▶ Listed entries:
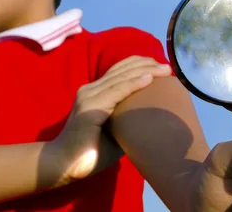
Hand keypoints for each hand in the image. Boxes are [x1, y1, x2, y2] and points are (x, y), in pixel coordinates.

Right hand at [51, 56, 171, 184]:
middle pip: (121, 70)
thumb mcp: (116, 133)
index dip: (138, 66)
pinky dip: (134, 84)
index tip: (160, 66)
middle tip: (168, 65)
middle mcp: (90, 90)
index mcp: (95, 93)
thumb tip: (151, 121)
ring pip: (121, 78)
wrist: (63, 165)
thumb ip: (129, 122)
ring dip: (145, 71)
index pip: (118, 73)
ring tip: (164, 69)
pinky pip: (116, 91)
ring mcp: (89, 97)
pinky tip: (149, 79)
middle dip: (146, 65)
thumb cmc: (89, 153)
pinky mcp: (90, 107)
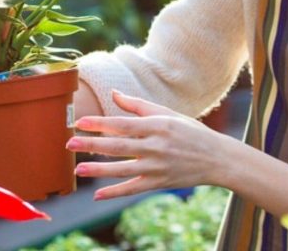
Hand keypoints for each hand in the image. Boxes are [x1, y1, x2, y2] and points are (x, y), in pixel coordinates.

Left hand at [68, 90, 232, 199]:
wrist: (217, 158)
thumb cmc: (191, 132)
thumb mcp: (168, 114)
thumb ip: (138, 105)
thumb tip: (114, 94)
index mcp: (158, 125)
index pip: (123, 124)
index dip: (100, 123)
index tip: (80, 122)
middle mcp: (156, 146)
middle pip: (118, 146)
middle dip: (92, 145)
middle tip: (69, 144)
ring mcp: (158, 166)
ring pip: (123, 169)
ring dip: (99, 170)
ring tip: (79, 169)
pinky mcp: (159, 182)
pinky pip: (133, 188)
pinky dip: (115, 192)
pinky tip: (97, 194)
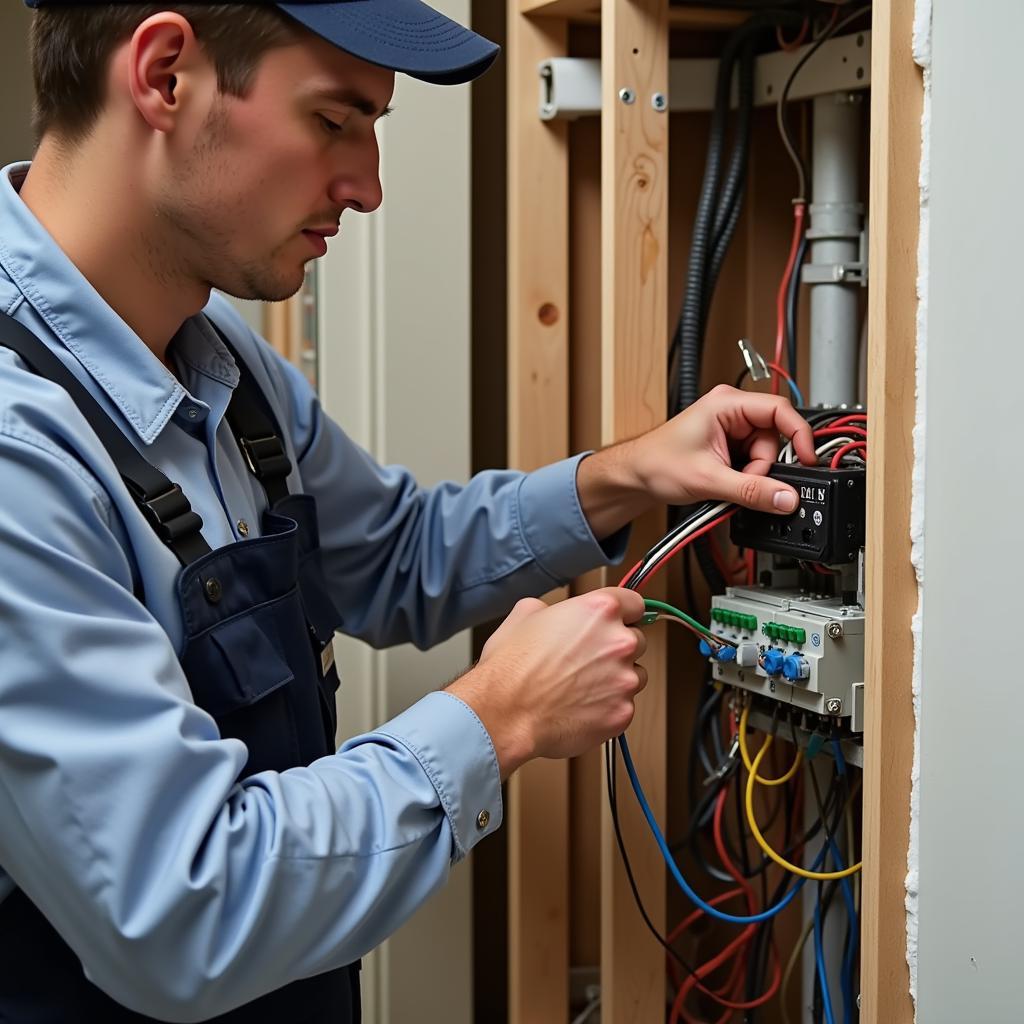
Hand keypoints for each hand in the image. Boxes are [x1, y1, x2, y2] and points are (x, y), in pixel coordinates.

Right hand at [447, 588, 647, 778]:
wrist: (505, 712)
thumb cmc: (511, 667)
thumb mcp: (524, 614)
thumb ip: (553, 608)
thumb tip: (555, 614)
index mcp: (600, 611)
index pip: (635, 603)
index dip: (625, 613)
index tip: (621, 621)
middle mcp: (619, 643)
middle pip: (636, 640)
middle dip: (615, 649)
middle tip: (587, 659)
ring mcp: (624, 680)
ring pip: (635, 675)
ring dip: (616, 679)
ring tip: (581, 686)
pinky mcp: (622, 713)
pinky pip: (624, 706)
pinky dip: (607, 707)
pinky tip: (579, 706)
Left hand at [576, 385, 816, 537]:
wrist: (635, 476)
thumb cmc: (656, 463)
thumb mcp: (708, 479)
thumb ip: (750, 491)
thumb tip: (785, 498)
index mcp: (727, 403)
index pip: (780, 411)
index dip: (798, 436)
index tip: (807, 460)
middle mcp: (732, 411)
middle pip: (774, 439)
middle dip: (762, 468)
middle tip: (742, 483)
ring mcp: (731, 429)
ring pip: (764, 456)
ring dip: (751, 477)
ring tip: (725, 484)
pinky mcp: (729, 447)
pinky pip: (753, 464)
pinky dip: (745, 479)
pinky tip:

▶ Your goal:
A verbatim retyping of the listing, without any pictures, is the expected answer.

▶ Result of this exercise:
Hand keypoints for each hand in the image. Boxes are [x1, y1, x2, y2] and points are (x, y), in pixel coordinates.

Right hand at [51, 56, 171, 184]:
middle pip: (121, 70)
thumb mcp: (116, 133)
index dip: (138, 66)
pinky dip: (134, 84)
index tip: (160, 66)
middle tip: (168, 65)
middle mcp: (90, 90)
index mcp: (95, 93)
thumb tip: (151, 121)
ring pip: (121, 78)
wrist: (63, 165)
thumb ip: (129, 122)
ring dip: (145, 71)
index pip: (118, 73)
ring tip: (164, 69)
pinky pip: (116, 91)
ring mcp: (89, 97)
pinky tip: (149, 79)
middle dip: (146, 65)
thumb cmc: (89, 153)
pinky mcp: (90, 107)
Hand keypoints for each hand in the image. Boxes are [x1, y1, x2, y2] and points are (x, y), in pixel coordinates.

Left hand at [68, 90, 232, 199]:
wrist: (217, 158)
thumb cmc: (191, 132)
thumb mcp: (168, 114)
thumb ip: (138, 105)
thumb tip: (114, 94)
index mcp: (158, 125)
index pip: (123, 124)
index dip: (100, 123)
index tip: (80, 122)
middle mcp: (156, 146)
middle pip: (118, 146)
middle dip: (92, 145)
middle tip: (69, 144)
ring mcp: (158, 166)
ring pip: (123, 169)
ring dip: (99, 170)
ring tip: (79, 169)
pinky mcp: (159, 182)
pinky pip: (133, 188)
pinky dip: (115, 192)
pinky tip: (97, 194)
Hand keypoints for each hand in the image. Boxes are [x1, y1, x2, y2] and points are (x, y), in pixel coordinates.

Right hand at [447, 588, 647, 778]:
wrist: (505, 712)
thumb cmc: (511, 667)
thumb mcp: (524, 614)
thumb ip: (553, 608)
thumb tip: (555, 614)
index mcp: (600, 611)
index pip: (635, 603)
index dip: (625, 613)
index tip: (621, 621)
middle mcp: (619, 643)
middle pip: (636, 640)
middle dip: (615, 649)
middle tip: (587, 659)
ring mcp: (624, 680)
ring pip: (635, 675)
ring dip: (616, 679)
ring tip: (581, 686)
pinky mcp: (622, 713)
pinky pip: (624, 706)
pinky dip: (607, 707)
pinky tip: (579, 706)
Left hand at [576, 385, 816, 537]:
wrist: (635, 476)
thumb cmc: (656, 463)
thumb mcp: (708, 479)
thumb ip: (750, 491)
thumb tip: (785, 498)
index mcp: (727, 403)
index pip: (780, 411)
index dip: (798, 436)
index tip: (807, 460)
middle mcp: (732, 411)
middle pip: (774, 439)
middle dip: (762, 468)
middle tip: (742, 483)
ring mcp: (731, 429)
ring pip: (764, 456)
ring dip: (751, 477)
ring tip: (725, 484)
pinky mcp: (729, 447)
pinky pip: (753, 464)
pinky dip: (745, 479)
pinky tip:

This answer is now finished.